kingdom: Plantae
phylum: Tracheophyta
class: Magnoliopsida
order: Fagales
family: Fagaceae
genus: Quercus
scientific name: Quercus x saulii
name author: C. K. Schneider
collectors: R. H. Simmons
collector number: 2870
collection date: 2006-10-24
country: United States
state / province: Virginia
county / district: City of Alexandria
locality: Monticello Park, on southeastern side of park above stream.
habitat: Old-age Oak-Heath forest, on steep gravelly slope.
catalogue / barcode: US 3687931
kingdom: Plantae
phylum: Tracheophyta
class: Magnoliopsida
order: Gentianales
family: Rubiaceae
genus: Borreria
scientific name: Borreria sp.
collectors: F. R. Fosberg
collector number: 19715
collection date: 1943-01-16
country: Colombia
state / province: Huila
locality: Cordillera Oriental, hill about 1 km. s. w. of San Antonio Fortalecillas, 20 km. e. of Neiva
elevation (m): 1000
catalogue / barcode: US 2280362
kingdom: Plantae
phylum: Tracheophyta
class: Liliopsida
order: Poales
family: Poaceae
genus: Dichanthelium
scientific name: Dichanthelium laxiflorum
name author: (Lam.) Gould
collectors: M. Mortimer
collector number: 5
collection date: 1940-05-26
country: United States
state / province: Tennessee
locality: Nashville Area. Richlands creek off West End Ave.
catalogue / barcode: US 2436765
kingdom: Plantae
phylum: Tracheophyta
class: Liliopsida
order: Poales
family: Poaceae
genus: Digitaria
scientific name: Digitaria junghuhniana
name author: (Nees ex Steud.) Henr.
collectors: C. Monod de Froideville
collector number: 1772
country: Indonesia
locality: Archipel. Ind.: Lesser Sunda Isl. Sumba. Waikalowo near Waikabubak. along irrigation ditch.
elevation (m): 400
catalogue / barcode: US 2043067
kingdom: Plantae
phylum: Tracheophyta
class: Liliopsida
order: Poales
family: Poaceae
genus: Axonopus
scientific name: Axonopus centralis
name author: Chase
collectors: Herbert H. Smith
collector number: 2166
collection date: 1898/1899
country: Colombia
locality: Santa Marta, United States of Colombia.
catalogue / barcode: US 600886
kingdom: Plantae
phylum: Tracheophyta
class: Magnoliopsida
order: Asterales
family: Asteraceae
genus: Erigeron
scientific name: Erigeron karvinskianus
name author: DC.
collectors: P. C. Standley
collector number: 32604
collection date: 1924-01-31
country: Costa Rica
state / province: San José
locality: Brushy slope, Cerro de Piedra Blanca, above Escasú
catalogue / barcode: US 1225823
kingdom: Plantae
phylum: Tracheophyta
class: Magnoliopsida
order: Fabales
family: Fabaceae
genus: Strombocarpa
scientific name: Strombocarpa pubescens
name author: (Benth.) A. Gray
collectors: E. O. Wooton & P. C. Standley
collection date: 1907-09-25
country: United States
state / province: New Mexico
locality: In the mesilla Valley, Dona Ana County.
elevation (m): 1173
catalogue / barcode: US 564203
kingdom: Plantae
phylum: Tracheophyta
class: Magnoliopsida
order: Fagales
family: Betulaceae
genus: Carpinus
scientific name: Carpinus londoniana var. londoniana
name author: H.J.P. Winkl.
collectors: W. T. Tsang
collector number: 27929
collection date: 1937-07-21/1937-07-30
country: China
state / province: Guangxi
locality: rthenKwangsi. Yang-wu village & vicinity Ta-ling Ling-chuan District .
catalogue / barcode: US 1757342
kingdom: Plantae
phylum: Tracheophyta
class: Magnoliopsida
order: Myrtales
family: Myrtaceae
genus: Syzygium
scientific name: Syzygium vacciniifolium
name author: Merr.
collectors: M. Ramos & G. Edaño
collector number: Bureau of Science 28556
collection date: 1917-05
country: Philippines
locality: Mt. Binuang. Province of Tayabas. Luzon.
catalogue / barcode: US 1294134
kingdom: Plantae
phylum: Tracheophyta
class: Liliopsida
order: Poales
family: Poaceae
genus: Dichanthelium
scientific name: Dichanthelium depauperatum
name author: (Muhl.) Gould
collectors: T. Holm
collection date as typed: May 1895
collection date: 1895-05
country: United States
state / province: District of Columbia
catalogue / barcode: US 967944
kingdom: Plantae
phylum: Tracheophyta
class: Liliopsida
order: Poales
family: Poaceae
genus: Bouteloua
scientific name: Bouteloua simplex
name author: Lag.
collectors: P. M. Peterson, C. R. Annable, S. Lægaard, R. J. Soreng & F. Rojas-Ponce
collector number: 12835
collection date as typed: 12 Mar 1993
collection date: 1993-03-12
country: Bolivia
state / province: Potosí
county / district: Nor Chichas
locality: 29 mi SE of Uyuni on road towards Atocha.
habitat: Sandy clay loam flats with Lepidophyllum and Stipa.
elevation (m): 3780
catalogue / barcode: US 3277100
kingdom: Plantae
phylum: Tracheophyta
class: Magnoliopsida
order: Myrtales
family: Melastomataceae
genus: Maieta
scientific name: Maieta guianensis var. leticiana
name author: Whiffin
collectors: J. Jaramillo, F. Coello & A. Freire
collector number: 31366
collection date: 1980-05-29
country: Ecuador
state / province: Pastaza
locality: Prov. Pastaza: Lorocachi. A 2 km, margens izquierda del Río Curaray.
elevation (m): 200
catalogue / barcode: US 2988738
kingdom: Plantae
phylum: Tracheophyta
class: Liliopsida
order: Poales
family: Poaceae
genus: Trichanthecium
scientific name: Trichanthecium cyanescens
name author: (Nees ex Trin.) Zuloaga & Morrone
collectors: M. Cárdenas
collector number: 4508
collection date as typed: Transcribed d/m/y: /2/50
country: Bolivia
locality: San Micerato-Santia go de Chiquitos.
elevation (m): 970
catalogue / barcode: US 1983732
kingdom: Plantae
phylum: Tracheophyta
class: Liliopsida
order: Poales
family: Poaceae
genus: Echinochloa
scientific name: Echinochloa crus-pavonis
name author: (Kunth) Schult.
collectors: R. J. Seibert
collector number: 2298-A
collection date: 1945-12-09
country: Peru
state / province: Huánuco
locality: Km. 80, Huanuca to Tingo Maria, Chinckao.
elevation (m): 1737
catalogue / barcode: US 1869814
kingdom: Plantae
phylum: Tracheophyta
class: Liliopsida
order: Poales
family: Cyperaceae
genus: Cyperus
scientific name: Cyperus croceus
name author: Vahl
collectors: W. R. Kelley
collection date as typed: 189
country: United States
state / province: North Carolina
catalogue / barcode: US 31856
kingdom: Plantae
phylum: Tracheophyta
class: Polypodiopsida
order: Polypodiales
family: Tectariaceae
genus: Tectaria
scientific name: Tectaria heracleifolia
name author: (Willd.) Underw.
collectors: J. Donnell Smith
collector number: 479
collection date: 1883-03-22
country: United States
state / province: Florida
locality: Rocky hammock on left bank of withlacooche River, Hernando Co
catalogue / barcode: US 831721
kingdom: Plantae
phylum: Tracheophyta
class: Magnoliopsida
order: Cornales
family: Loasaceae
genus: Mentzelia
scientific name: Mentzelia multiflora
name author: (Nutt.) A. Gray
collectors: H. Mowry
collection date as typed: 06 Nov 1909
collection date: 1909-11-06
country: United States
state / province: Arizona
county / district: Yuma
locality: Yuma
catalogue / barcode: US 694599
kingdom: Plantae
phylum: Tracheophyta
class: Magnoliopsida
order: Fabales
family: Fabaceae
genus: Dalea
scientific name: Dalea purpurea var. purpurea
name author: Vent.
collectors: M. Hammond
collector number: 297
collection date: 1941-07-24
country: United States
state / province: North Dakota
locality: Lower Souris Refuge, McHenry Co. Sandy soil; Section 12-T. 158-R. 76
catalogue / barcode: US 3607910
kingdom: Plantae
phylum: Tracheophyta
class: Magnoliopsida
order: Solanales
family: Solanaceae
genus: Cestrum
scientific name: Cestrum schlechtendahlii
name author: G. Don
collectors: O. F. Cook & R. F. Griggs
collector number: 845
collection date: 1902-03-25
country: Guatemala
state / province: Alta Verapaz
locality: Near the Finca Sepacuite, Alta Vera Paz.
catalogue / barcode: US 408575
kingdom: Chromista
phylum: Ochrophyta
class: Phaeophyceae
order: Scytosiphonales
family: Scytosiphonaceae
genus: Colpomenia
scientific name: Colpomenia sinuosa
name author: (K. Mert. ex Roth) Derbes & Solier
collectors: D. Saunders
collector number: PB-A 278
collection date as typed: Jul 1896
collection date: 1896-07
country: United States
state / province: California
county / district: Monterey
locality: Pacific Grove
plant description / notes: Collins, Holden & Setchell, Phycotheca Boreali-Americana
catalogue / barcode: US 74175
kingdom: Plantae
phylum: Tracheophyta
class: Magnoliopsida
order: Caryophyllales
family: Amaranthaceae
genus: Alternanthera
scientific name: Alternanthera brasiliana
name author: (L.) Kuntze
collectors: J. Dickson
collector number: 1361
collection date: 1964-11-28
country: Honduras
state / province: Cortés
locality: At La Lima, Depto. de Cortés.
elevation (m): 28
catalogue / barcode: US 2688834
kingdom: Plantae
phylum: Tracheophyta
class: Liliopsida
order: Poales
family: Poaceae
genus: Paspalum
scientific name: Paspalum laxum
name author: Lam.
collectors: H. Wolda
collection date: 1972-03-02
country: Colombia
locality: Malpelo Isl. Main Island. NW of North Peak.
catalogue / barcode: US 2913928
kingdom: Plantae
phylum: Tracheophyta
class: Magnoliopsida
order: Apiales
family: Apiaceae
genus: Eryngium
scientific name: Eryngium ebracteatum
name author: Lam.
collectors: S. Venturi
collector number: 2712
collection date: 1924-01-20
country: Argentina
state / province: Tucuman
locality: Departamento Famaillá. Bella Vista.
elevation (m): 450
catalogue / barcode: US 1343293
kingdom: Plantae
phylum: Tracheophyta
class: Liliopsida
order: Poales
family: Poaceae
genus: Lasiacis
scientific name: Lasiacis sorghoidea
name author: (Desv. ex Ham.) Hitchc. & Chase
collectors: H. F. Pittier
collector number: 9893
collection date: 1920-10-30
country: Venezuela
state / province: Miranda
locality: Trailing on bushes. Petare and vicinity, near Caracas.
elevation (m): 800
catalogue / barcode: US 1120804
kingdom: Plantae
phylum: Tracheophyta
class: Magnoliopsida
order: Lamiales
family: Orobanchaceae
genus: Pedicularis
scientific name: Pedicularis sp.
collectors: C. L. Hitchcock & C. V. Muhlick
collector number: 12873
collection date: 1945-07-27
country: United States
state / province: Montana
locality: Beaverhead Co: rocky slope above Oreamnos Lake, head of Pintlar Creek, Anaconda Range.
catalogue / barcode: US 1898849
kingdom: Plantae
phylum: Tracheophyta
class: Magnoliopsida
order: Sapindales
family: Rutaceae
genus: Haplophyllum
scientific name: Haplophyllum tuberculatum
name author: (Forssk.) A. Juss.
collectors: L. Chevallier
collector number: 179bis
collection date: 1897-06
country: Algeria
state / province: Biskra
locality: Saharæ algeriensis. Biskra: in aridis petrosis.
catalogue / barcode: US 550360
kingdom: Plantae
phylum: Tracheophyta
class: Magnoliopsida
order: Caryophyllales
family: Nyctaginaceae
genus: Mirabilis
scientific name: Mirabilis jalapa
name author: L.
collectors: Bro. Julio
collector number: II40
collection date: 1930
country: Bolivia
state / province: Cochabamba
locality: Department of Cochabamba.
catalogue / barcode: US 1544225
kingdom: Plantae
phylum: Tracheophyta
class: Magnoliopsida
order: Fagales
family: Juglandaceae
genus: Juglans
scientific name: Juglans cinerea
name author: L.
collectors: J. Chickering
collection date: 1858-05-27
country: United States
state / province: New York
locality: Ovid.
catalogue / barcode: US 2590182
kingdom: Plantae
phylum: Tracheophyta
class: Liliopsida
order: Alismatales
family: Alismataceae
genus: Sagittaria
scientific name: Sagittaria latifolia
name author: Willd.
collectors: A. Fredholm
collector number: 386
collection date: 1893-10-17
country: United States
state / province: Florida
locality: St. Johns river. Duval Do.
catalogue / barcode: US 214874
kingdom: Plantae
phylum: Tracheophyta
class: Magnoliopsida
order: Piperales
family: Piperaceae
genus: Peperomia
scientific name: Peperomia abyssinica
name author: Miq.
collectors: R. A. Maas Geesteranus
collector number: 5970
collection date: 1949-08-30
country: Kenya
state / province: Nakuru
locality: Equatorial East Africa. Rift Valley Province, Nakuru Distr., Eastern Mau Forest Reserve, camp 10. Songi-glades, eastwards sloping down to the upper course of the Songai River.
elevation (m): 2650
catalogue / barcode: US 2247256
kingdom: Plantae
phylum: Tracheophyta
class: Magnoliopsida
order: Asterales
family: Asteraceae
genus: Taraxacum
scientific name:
----------
**Exercise details:**
Format as a numbered list the lines of the material starting with the line containing "collector number: 19715" and going on through the line containing "collectors: C. Monod de Froideville", leaving out any blank lines.

**The result:**
1. collector number: 19715
2. collection date: 1943-01-16
3. country: Colombia
4. state / province: Huila
5. locality: Cordillera Oriental, hill about 1 km. s. w. of San Antonio Fortalecillas, 20 km. e. of Neiva
6. elevation (m): 1000
7. catalogue / barcode: US 2280362
8. kingdom: Plantae
9. phylum: Tracheophyta
10. class: Liliopsida
11. order: Poales
12. family: Poaceae
13. genus: Dichanthelium
14. scientific name: Dichanthelium laxiflorum
15. name author: (Lam.) Gould
16. collectors: M. Mortimer
17. collector number: 5
18. collection date: 1940-05-26
19. country: United States
20. state / province: Tennessee
21. locality: Nashville Area. Richlands creek off West End Ave.
22. catalogue / barcode: US 2436765
23. kingdom: Plantae
24. phylum: Tracheophyta
25. class: Liliopsida
26. order: Poales
27. family: Poaceae
28. genus: Digitaria
29. scientific name: Digitaria junghuhniana
30. name author: (Nees ex Steud.) Henr.
31. collectors: C. Monod de Froideville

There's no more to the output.